Con questa iniziativa, la Comunità di Primiero volle premiare opere ingegneristiche internazionali, volte ad incentivare l'utilizzo del mezzo ferroviario: nel 1996 il premio fu attribuito all'Eurotunnel, mentre nel 2001 fu assegnato al Sistema Shinkansen delle Ferrovie Giapponesi.
Col passare del tempo l’attenzione della Comunità di Primiero verso il “concittadino” Luigi Negrelli non si limitò al Premio, ma si rivolse al suo tenace ed emblematico percorso di vita, che iniziò a Primiero, proseguì con gli studi a Feltre, lo portò alle ferrovie del Lombardo Veneto, di cui divenne responsabile, e poi sempre più in là, fino a farlo divenire uno dei massimi promotori dello sviluppo ferroviario nel mondo, dalla Boemia alla Svizzera, al Vorarlberg, nonchè progettista del Canale di Suez.

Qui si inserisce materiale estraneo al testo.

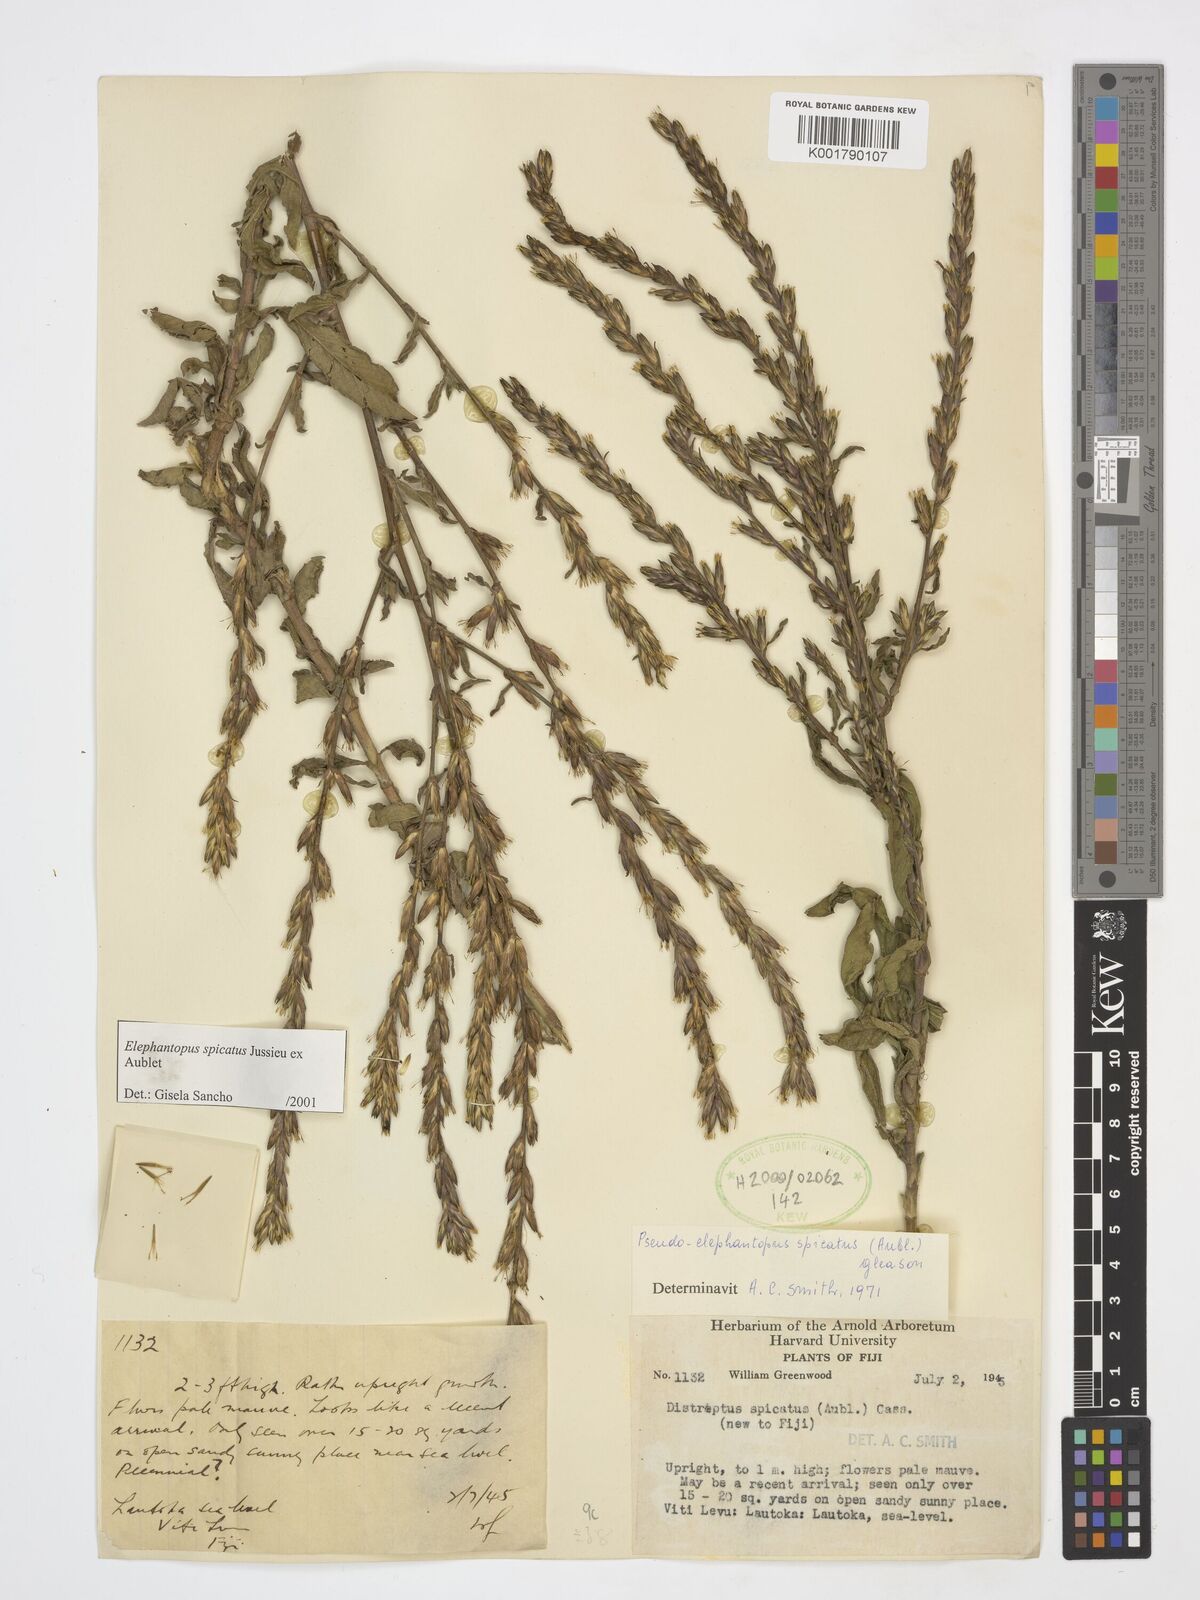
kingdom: Plantae
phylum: Tracheophyta
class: Magnoliopsida
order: Asterales
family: Asteraceae
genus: Pseudelephantopus
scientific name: Pseudelephantopus spicatus
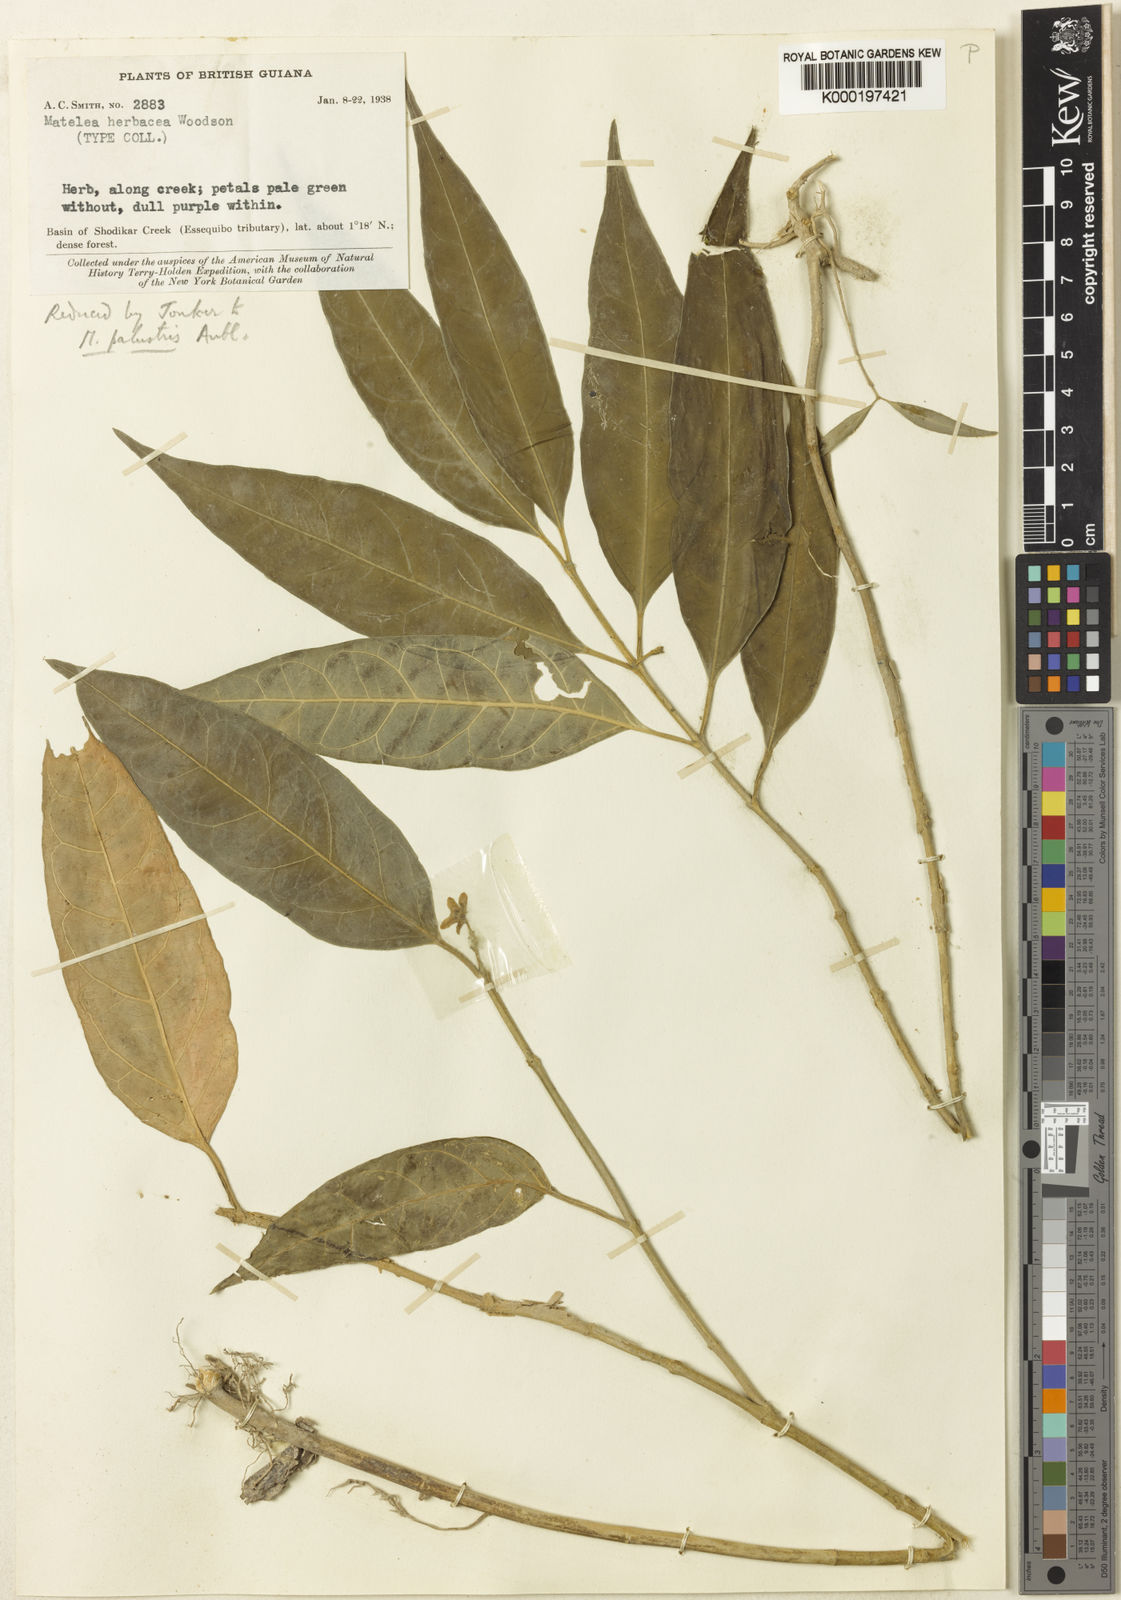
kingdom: Plantae
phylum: Tracheophyta
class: Magnoliopsida
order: Gentianales
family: Apocynaceae
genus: Matelea
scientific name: Matelea palustris
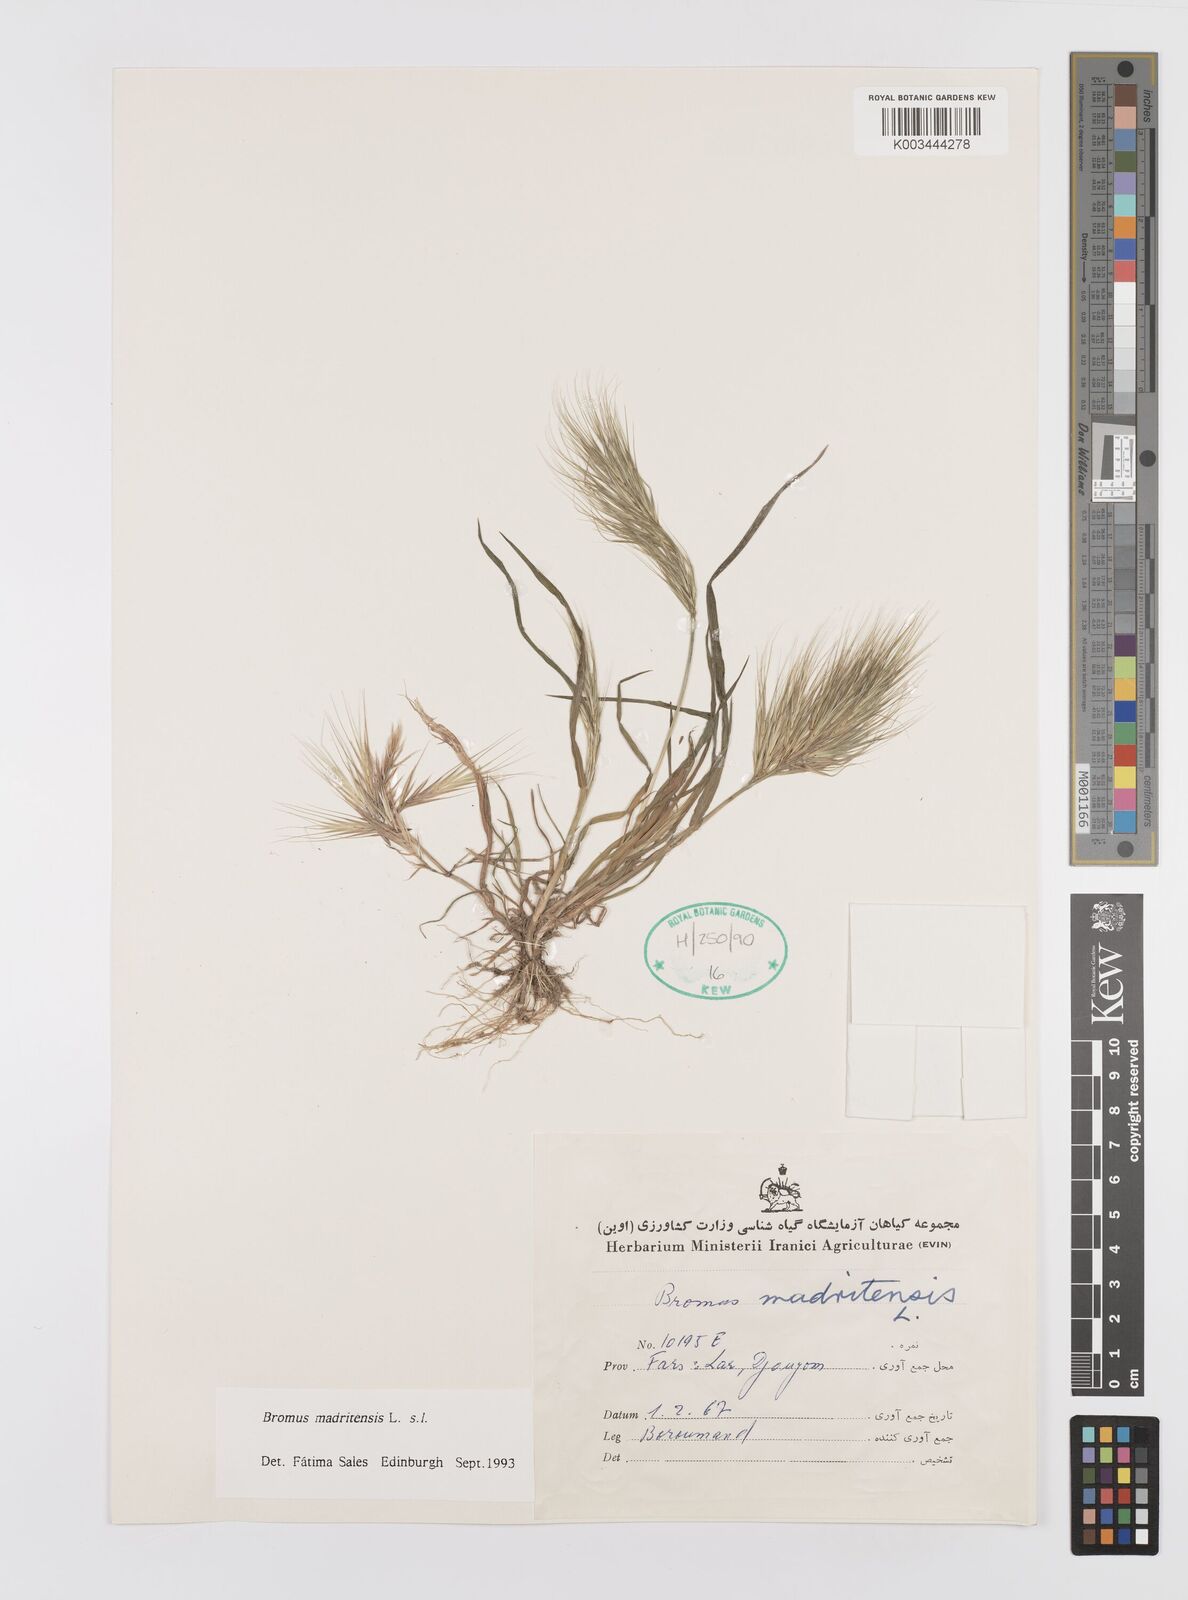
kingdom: Plantae
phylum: Tracheophyta
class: Liliopsida
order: Poales
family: Poaceae
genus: Bromus
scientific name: Bromus madritensis
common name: Compact brome
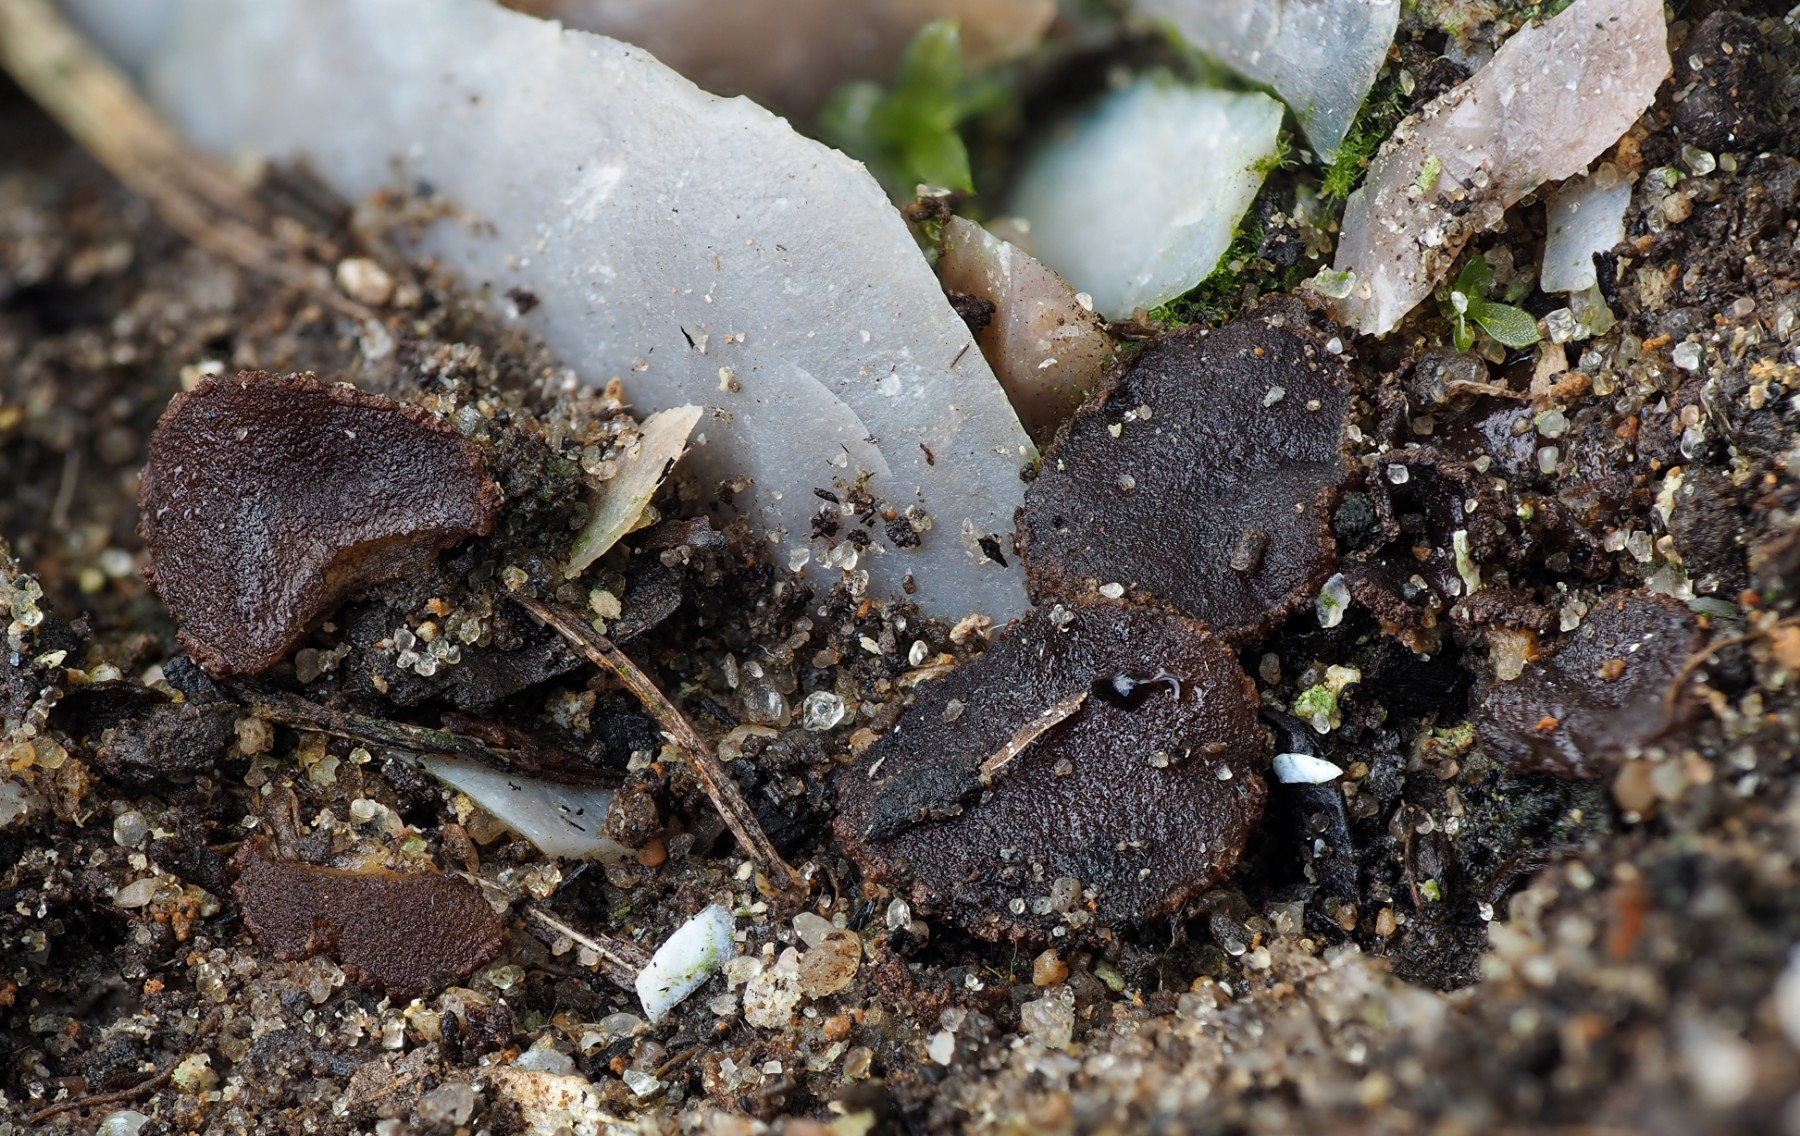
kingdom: Fungi
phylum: Ascomycota
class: Pezizomycetes
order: Pezizales
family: Ascobolaceae
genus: Ascobolus
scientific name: Ascobolus carbonarius
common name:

Ecco perchè insieme al Premio, iniziò un faticoso ma costante e puntuale lavoro di raccolta del materiale d’archivio, dislocato e rammentato - proprio per l’avventurosa vita dell’ingegnere, per i numerosi trasferimenti di lavoro, per l'attività frenetica e per il mutare della storia - tra Innsbruck, Vienna e Roma e altri luoghi da lui abitati.
Tale lavoro si tradusse nell'allestimento e sviluppo del Centro di documentazione Luigi Negrelli a Primiero, operazione che il Comprensorio di Primiero iniziò con il Presidente di turno Marco Depaoli e l’Assessore al Turismo Marino Simoni, appoggiandosi alla competenza del professor Andrea Leonardi dell’Università di Trento.